Things changed in July that year, when the Federal Reserve began to require foreign banks with more than $50bn of US assets to set up special holding companies for their local operations. Each of these holding companies is governed by its own board of directors and is subject to the full rigours of US banking supervision, including local capital and liquidity standards as well as annual stress tests. In 2019, Europe followed suit with a similar set of rules; the biggest US and UK banks were compliant within about a year.
The new regimes were well-intentioned, of course: the US reforms were part of the Dodd-Frank Act, a sweeping provision aimed at preventing a repeat of the 2007-08 meltdown. But the result is that shifting capital between bank subsidiaries now requires the recommendation of the local management team, the approval of the local board, consideration of local stress tests and, at times, approval from local regulators. Capital mobility has become time-consuming, costly and uncertain.

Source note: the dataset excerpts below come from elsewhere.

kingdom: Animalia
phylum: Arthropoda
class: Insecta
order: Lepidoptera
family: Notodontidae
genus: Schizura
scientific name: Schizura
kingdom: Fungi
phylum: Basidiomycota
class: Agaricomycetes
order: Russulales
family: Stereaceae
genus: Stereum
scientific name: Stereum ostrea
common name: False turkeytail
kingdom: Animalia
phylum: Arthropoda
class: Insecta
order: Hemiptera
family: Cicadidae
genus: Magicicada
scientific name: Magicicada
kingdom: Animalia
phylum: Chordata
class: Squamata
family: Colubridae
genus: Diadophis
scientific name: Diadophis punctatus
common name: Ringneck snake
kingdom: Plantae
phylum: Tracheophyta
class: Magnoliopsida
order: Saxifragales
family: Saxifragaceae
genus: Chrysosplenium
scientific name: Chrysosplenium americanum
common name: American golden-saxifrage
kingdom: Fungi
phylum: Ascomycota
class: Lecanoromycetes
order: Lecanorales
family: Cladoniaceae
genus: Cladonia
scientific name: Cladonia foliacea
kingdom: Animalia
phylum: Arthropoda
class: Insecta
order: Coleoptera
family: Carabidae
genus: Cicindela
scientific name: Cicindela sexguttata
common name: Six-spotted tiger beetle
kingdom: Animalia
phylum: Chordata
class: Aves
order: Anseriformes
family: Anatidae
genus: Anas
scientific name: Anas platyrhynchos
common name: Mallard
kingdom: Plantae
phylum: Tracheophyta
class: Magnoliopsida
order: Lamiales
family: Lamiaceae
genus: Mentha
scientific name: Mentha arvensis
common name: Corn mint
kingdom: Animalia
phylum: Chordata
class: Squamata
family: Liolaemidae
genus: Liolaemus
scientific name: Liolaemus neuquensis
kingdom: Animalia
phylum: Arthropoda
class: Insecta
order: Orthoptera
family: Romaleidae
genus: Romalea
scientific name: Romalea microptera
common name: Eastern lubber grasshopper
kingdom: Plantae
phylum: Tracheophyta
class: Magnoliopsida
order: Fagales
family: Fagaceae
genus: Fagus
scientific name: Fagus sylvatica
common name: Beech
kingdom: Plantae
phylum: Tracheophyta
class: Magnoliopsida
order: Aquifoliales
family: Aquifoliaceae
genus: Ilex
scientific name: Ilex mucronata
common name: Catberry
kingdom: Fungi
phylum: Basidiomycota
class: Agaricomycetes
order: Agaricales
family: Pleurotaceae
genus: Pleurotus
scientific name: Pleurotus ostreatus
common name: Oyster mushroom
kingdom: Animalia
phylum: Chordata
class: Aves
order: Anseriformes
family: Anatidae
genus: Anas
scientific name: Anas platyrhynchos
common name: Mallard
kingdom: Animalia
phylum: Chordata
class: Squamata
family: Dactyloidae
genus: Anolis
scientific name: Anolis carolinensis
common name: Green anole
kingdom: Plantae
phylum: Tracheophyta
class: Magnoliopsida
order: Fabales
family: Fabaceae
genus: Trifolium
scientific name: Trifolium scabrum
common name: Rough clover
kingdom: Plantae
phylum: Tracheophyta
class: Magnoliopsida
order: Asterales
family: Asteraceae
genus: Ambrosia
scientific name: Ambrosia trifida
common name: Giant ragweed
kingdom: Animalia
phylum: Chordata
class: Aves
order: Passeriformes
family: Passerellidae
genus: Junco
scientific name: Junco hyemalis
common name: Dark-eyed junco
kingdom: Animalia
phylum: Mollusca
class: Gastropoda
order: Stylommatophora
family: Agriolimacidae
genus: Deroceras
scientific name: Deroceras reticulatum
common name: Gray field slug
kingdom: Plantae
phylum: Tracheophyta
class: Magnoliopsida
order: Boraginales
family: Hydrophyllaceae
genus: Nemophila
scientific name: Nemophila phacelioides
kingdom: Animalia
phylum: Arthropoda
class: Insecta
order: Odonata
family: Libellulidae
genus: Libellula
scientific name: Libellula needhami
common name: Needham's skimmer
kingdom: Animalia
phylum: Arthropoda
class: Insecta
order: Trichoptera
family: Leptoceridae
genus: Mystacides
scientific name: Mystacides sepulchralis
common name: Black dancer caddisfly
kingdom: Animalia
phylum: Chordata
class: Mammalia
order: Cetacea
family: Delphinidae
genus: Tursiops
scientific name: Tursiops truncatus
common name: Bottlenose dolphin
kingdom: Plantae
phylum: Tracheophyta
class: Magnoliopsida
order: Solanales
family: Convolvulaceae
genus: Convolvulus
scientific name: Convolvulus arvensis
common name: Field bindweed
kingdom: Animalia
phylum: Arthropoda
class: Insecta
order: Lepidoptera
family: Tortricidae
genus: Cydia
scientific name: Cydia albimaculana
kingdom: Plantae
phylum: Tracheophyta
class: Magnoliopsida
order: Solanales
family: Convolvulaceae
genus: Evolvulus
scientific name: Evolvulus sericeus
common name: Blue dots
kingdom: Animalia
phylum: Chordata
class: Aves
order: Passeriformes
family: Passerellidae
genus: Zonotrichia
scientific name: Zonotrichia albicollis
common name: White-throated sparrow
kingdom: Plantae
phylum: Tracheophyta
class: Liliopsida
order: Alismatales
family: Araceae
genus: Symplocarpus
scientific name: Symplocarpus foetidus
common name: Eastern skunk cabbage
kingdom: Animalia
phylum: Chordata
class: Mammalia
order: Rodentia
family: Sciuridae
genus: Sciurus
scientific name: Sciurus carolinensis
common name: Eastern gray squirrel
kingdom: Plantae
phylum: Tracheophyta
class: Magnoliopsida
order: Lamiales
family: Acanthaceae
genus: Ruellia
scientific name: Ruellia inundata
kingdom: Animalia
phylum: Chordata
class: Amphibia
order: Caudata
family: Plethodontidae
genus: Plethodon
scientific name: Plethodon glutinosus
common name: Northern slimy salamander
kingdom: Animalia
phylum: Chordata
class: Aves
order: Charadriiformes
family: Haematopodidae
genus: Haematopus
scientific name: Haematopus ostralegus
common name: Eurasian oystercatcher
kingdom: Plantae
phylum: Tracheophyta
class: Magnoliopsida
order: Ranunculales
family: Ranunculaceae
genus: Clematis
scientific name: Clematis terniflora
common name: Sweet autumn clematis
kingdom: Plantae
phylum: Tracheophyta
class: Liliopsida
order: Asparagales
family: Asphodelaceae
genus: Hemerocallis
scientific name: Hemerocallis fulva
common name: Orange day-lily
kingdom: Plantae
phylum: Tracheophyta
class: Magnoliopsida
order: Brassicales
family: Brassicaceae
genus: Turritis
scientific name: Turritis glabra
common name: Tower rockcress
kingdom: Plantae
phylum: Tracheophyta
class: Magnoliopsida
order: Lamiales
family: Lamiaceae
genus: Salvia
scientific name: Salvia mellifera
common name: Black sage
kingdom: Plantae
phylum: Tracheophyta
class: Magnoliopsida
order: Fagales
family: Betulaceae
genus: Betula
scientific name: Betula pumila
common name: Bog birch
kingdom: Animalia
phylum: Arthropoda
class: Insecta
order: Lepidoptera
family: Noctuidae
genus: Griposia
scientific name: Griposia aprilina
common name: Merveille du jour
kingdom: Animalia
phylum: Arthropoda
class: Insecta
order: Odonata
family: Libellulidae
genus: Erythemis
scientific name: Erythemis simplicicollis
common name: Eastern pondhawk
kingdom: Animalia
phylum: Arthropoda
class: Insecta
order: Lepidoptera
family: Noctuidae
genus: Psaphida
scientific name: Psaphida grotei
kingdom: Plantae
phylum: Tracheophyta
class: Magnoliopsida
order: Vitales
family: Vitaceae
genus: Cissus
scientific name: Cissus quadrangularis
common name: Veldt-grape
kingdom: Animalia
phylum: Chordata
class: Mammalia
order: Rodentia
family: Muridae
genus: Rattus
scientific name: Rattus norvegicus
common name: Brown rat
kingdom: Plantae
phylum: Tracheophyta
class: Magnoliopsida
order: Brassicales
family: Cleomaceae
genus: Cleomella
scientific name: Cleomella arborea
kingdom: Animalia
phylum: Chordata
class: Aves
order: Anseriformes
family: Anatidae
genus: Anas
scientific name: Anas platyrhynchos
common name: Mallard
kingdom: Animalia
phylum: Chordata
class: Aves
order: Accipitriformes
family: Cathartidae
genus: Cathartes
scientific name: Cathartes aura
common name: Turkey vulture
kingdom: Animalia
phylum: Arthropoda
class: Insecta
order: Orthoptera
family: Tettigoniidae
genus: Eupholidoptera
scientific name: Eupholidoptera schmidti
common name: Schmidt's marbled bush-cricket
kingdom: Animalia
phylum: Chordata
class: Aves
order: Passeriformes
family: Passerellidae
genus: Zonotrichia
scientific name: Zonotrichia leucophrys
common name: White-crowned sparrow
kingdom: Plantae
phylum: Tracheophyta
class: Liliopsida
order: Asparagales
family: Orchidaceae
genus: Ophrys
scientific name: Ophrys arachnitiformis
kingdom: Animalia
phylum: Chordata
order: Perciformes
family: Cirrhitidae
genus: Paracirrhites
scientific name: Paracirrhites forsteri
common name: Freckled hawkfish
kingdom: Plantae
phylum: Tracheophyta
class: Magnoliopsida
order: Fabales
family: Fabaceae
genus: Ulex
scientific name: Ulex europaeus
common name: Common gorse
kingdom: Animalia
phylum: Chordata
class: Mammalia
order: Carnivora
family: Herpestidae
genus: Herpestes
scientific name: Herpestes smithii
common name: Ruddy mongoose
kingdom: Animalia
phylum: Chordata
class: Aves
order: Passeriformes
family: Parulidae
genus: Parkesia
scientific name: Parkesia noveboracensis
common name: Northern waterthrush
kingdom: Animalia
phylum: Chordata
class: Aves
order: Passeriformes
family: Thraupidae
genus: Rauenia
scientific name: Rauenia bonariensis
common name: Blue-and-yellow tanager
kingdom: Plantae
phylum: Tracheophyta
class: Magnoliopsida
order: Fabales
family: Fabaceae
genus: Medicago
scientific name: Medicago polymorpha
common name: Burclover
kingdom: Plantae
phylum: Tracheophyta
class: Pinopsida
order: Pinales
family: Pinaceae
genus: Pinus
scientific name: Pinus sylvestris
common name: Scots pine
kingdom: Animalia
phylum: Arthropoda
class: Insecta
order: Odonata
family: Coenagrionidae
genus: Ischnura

In short, bank capital is trapped. When capital can no longer move across jurisdictions, balance sheets in each region are fixed. It is no surprise that markets have stiffened, and that policymakers now have to stabilise markets more often. The official sector is filling a role that was once left to bank capital.
The best illustration of this is in the repo market, a liquid market with trillions of dollars in daily volumes. Before 2016, repo shocks often spilled across borders. Our analysis shows that when the US market was disrupted, a dislocation normally occurred somewhere in European or UK repo, too. Contagion was global, in this respect, as banks shifted capital towards trouble-spots and out of equivalent activities elsewhere. This spread shocks across multiple jurisdictions, reducing their severity.
Now, shocks are more localised. When volatility spikes in US repo, other parts of the front end — including short-dated Treasuries — also experience disruptions. Dislocations in Europe, too, are more likely to affect multiple types of collateral. And as it is now harder for capital buffers to be deployed across borders, the hits are harder. In the US, repo shocks are 26 per cent more frequent than they were pre-2016 and 31 per cent more severe, and tend to last much longer. It’s a similar picture in Europe and the UK.
Further regulations, mandates and constraints are likely to compound this calcification of markets. Among the most significant are the Basel III reforms, due to be phased in from 2025, which look set to push up banks’ capital requirements. This would make it more expensive for banks to intermediate in government bond markets, which would in turn raise costs for participants trying to arbitrage price differences. Persistently wider spreads and lower volumes would add to price and yield volatility — which would increase banks’ regulatory requirements once more.
The US is looking especially vulnerable given that the Treasury market is on course to expand rapidly as federal deficits remain wide. More bonds outstanding implies a greater need for financing and hedging, as well as for transactions in futures and swaps. Market stability is likely to remain under pressure.